** DESCRIPTION OF THE TASK **
Begin at the line below that has "9: (208, 282)" and stop after the line that has "151: (18, 409)". Please restate only those lines, word for word.
+++ EXTRACTED RECORDS
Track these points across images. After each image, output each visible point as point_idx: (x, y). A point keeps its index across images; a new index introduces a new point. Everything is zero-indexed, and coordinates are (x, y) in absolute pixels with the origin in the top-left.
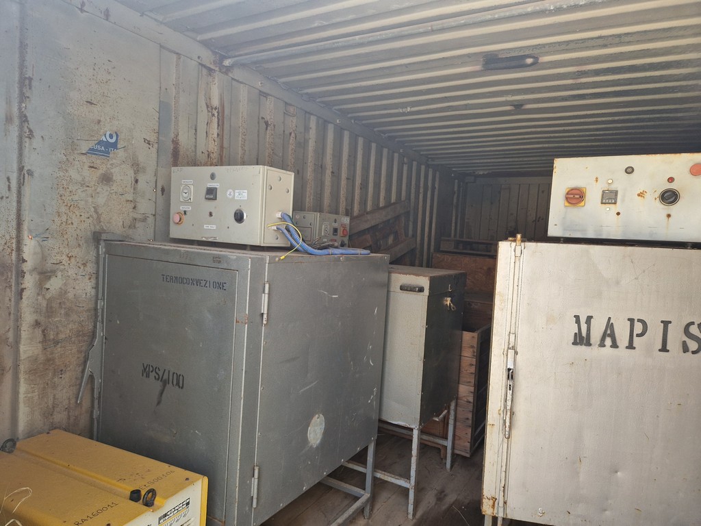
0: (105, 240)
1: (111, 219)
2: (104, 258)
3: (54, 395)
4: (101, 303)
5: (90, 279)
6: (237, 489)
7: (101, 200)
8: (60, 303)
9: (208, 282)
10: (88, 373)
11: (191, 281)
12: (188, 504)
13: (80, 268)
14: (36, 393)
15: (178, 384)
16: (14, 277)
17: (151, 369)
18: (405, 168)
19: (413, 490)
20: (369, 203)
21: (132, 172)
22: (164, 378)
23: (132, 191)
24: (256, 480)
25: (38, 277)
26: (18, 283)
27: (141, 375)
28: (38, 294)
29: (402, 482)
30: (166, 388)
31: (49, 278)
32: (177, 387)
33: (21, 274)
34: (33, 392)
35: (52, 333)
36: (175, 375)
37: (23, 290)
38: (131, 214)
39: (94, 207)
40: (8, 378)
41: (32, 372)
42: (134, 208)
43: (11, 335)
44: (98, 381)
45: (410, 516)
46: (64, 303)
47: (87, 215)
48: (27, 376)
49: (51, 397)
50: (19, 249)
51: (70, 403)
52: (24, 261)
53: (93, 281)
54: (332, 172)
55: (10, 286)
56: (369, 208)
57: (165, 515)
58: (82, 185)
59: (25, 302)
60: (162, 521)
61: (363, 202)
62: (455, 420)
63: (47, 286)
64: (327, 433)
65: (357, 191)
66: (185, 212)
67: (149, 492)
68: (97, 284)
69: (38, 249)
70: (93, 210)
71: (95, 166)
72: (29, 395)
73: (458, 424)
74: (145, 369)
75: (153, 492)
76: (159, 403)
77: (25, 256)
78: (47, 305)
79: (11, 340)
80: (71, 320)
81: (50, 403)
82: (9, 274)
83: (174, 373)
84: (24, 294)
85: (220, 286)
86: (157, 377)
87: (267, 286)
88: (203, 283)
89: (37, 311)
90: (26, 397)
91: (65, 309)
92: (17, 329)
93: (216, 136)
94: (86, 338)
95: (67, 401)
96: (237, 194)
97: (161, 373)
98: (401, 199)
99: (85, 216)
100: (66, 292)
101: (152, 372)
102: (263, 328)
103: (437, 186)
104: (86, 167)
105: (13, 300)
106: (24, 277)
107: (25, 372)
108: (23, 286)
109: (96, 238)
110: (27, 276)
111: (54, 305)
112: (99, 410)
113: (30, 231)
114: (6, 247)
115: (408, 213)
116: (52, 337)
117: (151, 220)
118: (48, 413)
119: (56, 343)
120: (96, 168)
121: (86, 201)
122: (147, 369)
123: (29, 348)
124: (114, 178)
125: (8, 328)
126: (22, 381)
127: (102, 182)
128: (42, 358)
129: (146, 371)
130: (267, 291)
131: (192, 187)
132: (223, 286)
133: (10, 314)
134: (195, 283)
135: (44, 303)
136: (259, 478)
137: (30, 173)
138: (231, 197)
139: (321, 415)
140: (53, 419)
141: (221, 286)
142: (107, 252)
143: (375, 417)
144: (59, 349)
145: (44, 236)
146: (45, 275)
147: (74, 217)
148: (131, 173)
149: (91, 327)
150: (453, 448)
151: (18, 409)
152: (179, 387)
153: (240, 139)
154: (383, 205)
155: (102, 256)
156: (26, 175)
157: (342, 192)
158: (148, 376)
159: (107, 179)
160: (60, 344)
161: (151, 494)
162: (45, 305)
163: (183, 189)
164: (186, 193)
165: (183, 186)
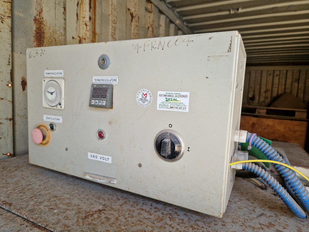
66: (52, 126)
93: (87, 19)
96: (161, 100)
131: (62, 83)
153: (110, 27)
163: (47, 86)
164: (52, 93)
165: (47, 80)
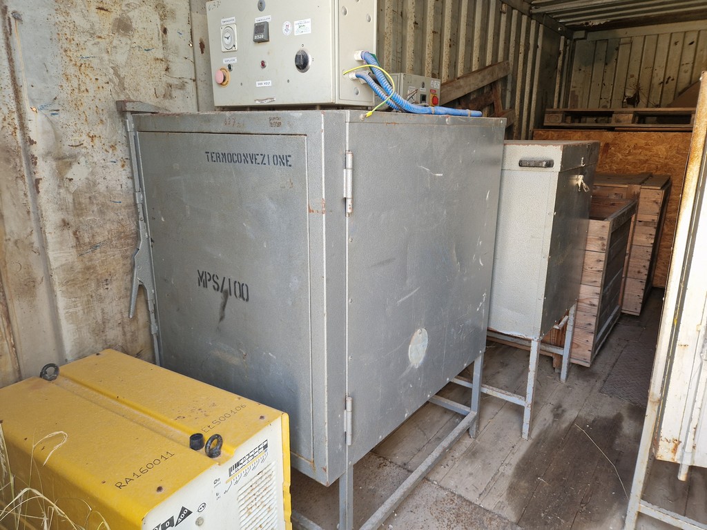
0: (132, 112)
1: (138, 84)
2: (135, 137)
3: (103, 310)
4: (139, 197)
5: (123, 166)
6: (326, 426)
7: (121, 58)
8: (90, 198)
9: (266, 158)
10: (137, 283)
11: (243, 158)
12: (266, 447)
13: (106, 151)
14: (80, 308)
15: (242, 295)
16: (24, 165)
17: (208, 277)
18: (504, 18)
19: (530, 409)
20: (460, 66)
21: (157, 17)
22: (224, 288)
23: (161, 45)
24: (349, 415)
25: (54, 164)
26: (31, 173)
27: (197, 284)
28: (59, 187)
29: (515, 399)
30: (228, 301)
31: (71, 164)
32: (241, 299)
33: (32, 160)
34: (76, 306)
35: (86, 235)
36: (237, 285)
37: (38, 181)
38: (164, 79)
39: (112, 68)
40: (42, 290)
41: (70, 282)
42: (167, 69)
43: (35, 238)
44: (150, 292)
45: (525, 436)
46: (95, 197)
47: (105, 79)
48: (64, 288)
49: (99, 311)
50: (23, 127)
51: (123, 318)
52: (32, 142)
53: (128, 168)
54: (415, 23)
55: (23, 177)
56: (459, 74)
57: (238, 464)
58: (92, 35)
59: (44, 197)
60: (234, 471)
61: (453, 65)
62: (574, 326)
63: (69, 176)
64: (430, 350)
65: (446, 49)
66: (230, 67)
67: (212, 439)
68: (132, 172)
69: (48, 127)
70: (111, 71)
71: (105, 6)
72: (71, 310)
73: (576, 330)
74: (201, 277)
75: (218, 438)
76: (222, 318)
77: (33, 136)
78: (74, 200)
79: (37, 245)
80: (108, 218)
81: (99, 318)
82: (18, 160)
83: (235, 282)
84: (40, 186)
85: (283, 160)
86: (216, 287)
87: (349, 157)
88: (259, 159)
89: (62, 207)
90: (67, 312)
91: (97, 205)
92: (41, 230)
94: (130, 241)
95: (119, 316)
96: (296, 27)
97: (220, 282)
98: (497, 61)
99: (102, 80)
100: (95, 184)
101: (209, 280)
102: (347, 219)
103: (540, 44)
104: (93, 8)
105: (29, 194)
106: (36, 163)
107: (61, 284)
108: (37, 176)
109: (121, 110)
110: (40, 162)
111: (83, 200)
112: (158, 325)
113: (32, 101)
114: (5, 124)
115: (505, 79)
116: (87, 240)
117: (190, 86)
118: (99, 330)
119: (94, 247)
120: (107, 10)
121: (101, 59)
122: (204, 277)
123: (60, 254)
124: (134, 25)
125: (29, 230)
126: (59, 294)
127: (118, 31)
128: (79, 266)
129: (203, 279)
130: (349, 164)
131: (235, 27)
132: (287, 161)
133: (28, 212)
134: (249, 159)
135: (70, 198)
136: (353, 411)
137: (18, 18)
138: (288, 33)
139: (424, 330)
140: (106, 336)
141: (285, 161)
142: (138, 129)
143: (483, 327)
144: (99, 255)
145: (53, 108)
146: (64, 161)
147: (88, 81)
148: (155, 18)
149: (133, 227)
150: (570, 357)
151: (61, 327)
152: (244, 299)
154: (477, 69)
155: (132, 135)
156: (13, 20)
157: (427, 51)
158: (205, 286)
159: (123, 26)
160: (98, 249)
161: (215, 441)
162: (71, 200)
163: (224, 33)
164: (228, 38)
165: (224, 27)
++++++
** RESPONSE BELOW **
9: (208, 282)
10: (88, 373)
11: (191, 281)
12: (188, 504)
13: (80, 268)
14: (36, 393)
15: (178, 384)
16: (14, 277)
17: (151, 369)
18: (405, 168)
19: (413, 490)
20: (369, 203)
21: (132, 172)
22: (164, 378)
23: (132, 191)
24: (256, 480)
25: (38, 277)
26: (18, 283)
27: (141, 375)
28: (38, 294)
29: (402, 482)
30: (166, 388)
31: (49, 278)
32: (177, 387)
33: (21, 274)
34: (33, 392)
35: (52, 333)
36: (175, 375)
37: (23, 290)
38: (131, 214)
39: (94, 207)
40: (8, 378)
41: (32, 372)
42: (134, 208)
43: (11, 335)
44: (98, 381)
45: (410, 516)
46: (64, 303)
47: (87, 215)
48: (27, 376)
49: (51, 397)
50: (19, 249)
51: (70, 403)
52: (24, 261)
53: (93, 281)
54: (332, 172)
55: (10, 286)
56: (369, 208)
57: (165, 515)
58: (82, 185)
59: (25, 302)
60: (162, 521)
61: (363, 202)
62: (455, 420)
63: (47, 286)
64: (327, 433)
65: (357, 191)
66: (185, 212)
67: (149, 492)
68: (97, 284)
69: (38, 249)
70: (93, 210)
71: (95, 166)
72: (29, 395)
73: (458, 424)
74: (145, 369)
75: (153, 492)
76: (159, 403)
77: (25, 256)
78: (47, 305)
79: (11, 340)
80: (71, 320)
81: (50, 403)
82: (9, 274)
83: (174, 373)
84: (24, 294)
85: (220, 286)
86: (157, 377)
87: (267, 286)
88: (203, 283)
89: (37, 311)
90: (26, 397)
91: (65, 309)
92: (17, 329)
93: (216, 136)
94: (86, 338)
95: (67, 401)
96: (237, 194)
97: (161, 373)
98: (401, 199)
99: (85, 216)
100: (66, 292)
101: (152, 372)
102: (263, 328)
103: (437, 186)
104: (86, 167)
105: (13, 300)
106: (24, 277)
107: (25, 372)
108: (23, 286)
109: (96, 238)
110: (27, 276)
111: (54, 305)
112: (99, 410)
113: (30, 231)
114: (6, 247)
115: (408, 213)
116: (52, 337)
117: (151, 220)
118: (48, 413)
119: (56, 343)
120: (96, 168)
121: (86, 201)
122: (147, 369)
123: (29, 348)
124: (114, 178)
125: (8, 328)
126: (22, 381)
127: (102, 182)
128: (42, 358)
129: (146, 371)
130: (267, 291)
131: (192, 187)
132: (223, 286)
133: (10, 314)
134: (195, 283)
135: (44, 303)
136: (259, 478)
137: (30, 173)
138: (231, 197)
139: (321, 415)
140: (53, 419)
141: (221, 286)
142: (107, 252)
143: (375, 417)
144: (59, 349)
145: (44, 236)
146: (45, 275)
147: (74, 217)
148: (131, 173)
149: (91, 327)
150: (453, 448)
151: (18, 409)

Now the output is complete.